Tell me something, do you believe slavery was a violation of rights? How bout the denial of the vote to women for so long? At the time those things were going on, the government didn't recognize the rights of African Americans or the right of women to vote. Under the logic that rights only come government, since the government didn't recognize those rights, we would have to conclude that slavery did not violate any rights, nor did the denial of the vote to women.
Agreed: it was not a violation of rights as those rights did not existfor slaves or women before the people voted for those rights. "Rights endowed by a Creator/nature" and "morality"...or what we consider good/bad or right/wrong are two different things. You are conflating the two.
Unless, rights are more complicated than just what the government does and does not recognize.
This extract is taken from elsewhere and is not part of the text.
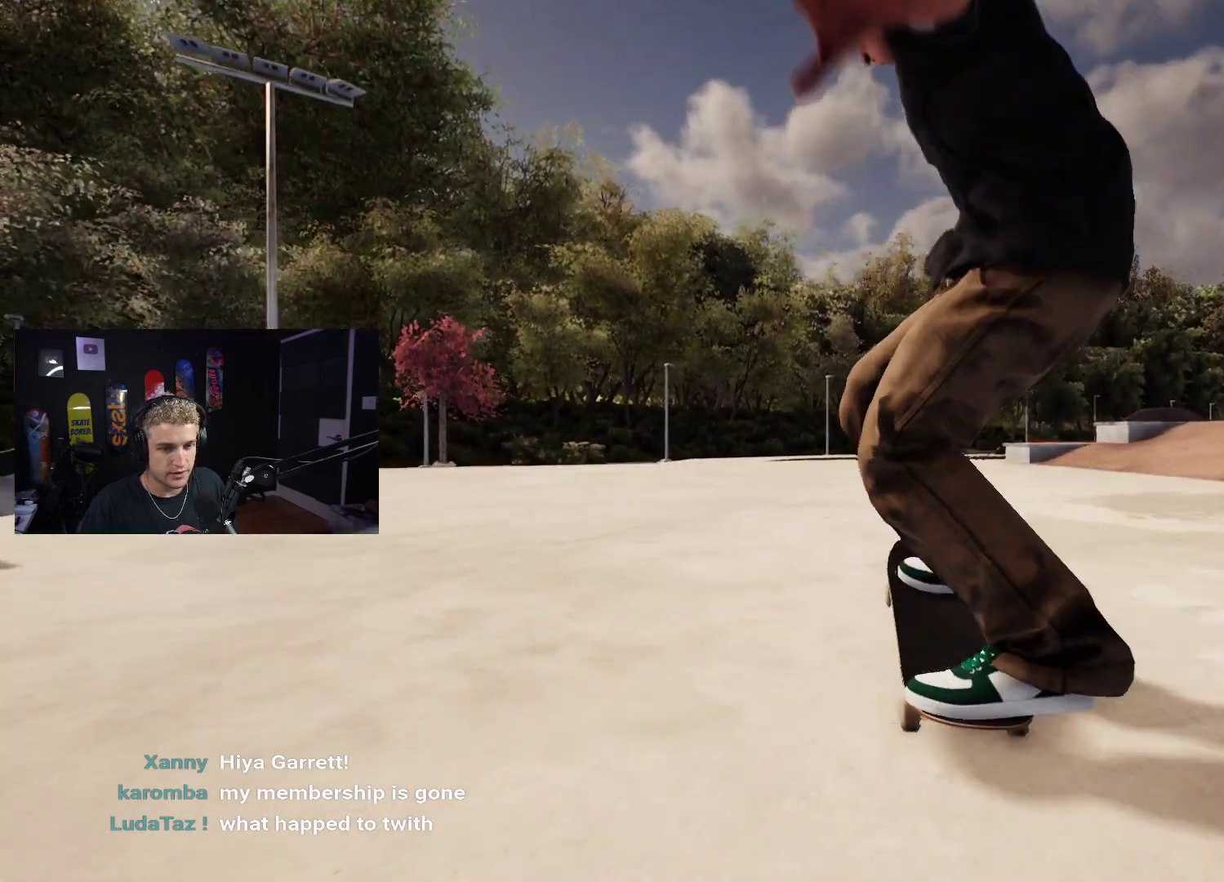
{"buttons": [], "left_stick": "up", "right_stick": "center", "events": [[183, "R2", "down"], [283, "R2", "up"], [333, "R2", "down"], [433, "R2", "up"], [433, "left_stick", "up"]]}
Which it isn't. Rights are given by the governing body, be that a democratic one or not. If the people are not happy with the governing body, they get rid of it whether it's a king, a Parliament, a dictator, or a political party in power.
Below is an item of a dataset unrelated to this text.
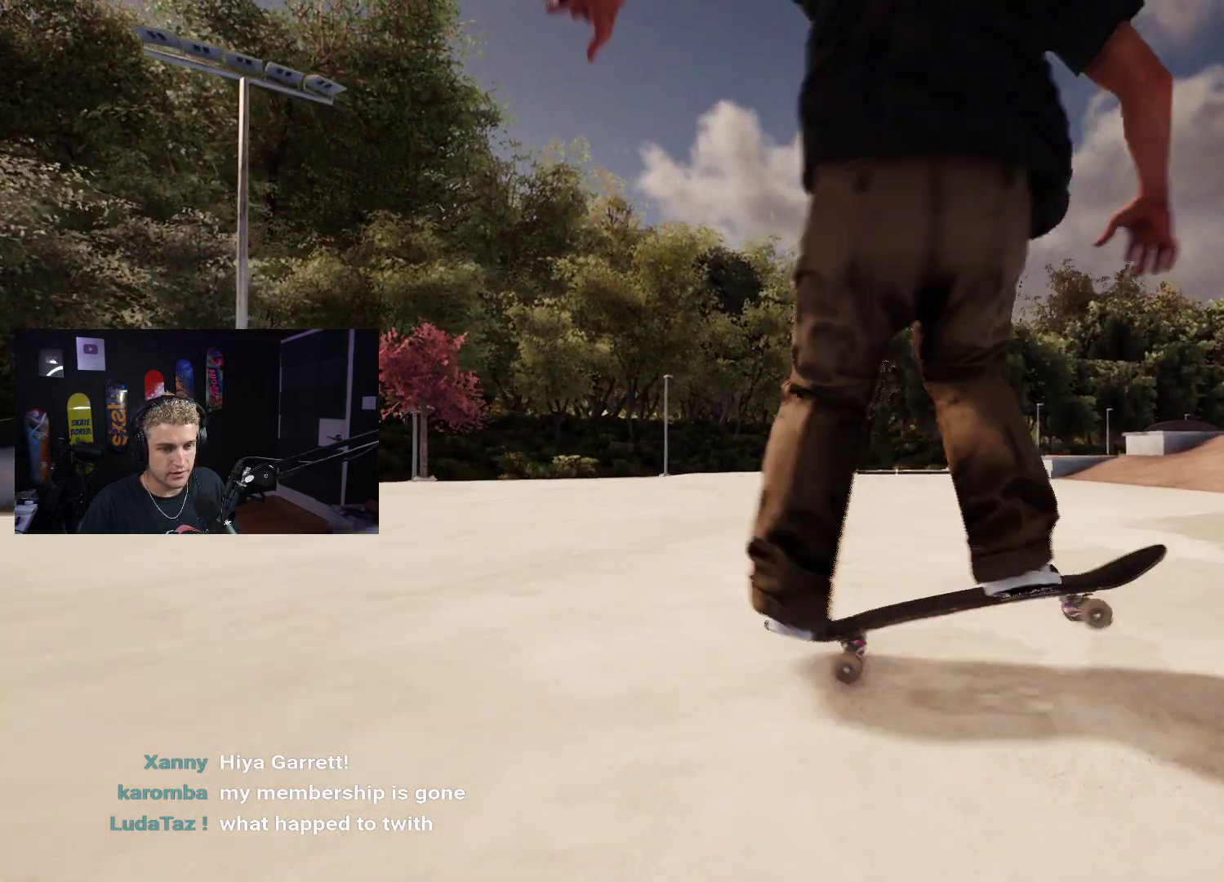
{"buttons": [], "left_stick": "up", "right_stick": "center", "events": []}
If rights come from those entities, it follows they can be taken away from those entities.
Yes, and they have been. See the right to own slaves taken away, the right to sell alcohol taken away, the right to work children taken away.
It would also follow that those entities could never be guilty of violating your rights. After all the rights only come from them and therefor if they say you don't have the rights, you don't. Right?
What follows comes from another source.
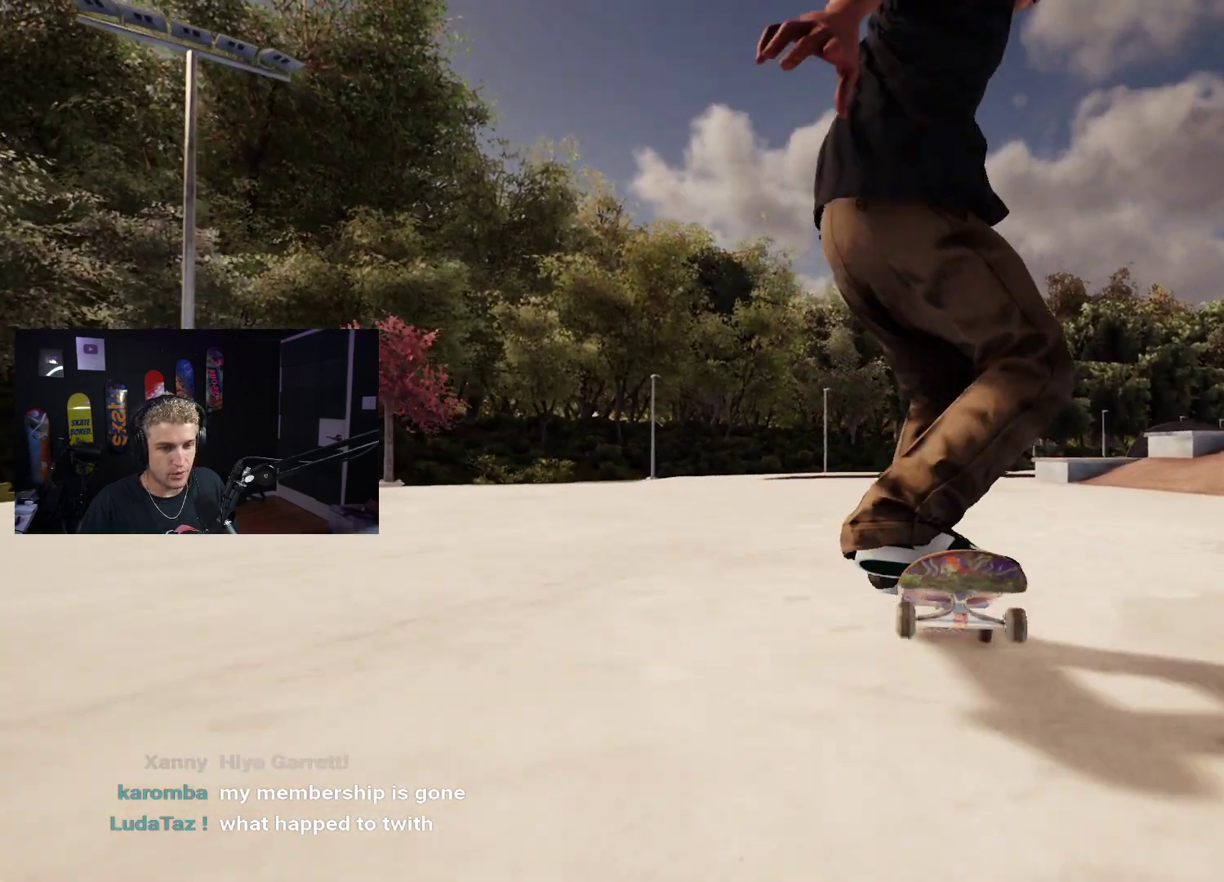
{"buttons": [], "left_stick": "up", "right_stick": "center", "events": []}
Exactly. If those rights are not given by the governing body, they can't be 'violated'. Are we now violating the rights of slave owners? What about the rights of employers to make children work 8 hours a day? No...because we took those rights away.
Unless rights are something more complicated than whether or not a given government recognizes them.
But they're not. They are a human construct that can be given or rescinded. There is nothing divine or supernatural about them.
I believe the Chinese, Russians, and Cubans have certain inalienable rights and that their governments are violating their rights. Or do you think their rights are not being violated?
Only if those rights are given in their laws and the governments are ignoring those laws...which they do. Again, "rights" and our idea of right/wrong are two different things. You are conflating rights with moral/ethical beliefs of our western society.
As I said above if they rights only given to us by government, we can't complain when they take those rights away. They can simply say to us, "you only have what rights we tell you have".
We can as our government consists of legislators we vote for and their doing so would break our laws.
It is a declaration of the idea that rights do not come from the King, they are above the King, and the King was violating those rights and therefore we justified our revolution.
Exactly: it was a justification for the revolution based on their beliefs. It did not make it fact.
Our whole revolution and country is based on the idea that rights do not come at the mercy of government, or the king, they come from above, from a creator or nature. If the government fails to recognize those rights, it is the right of the government to change such government.
It's based on that "idea"; that does not make that idea a fact.
As I have said previously, some of the founders didn't like the idea of spelling them out in the Bill of rights, they were concerned it would like they were coming from the government and not the creator or nature. But others wanted them spelled out.
And you have yet to give any evidence of that idea. How about a citation?
I've given a completely different view about the opposition, and I can cite evidence.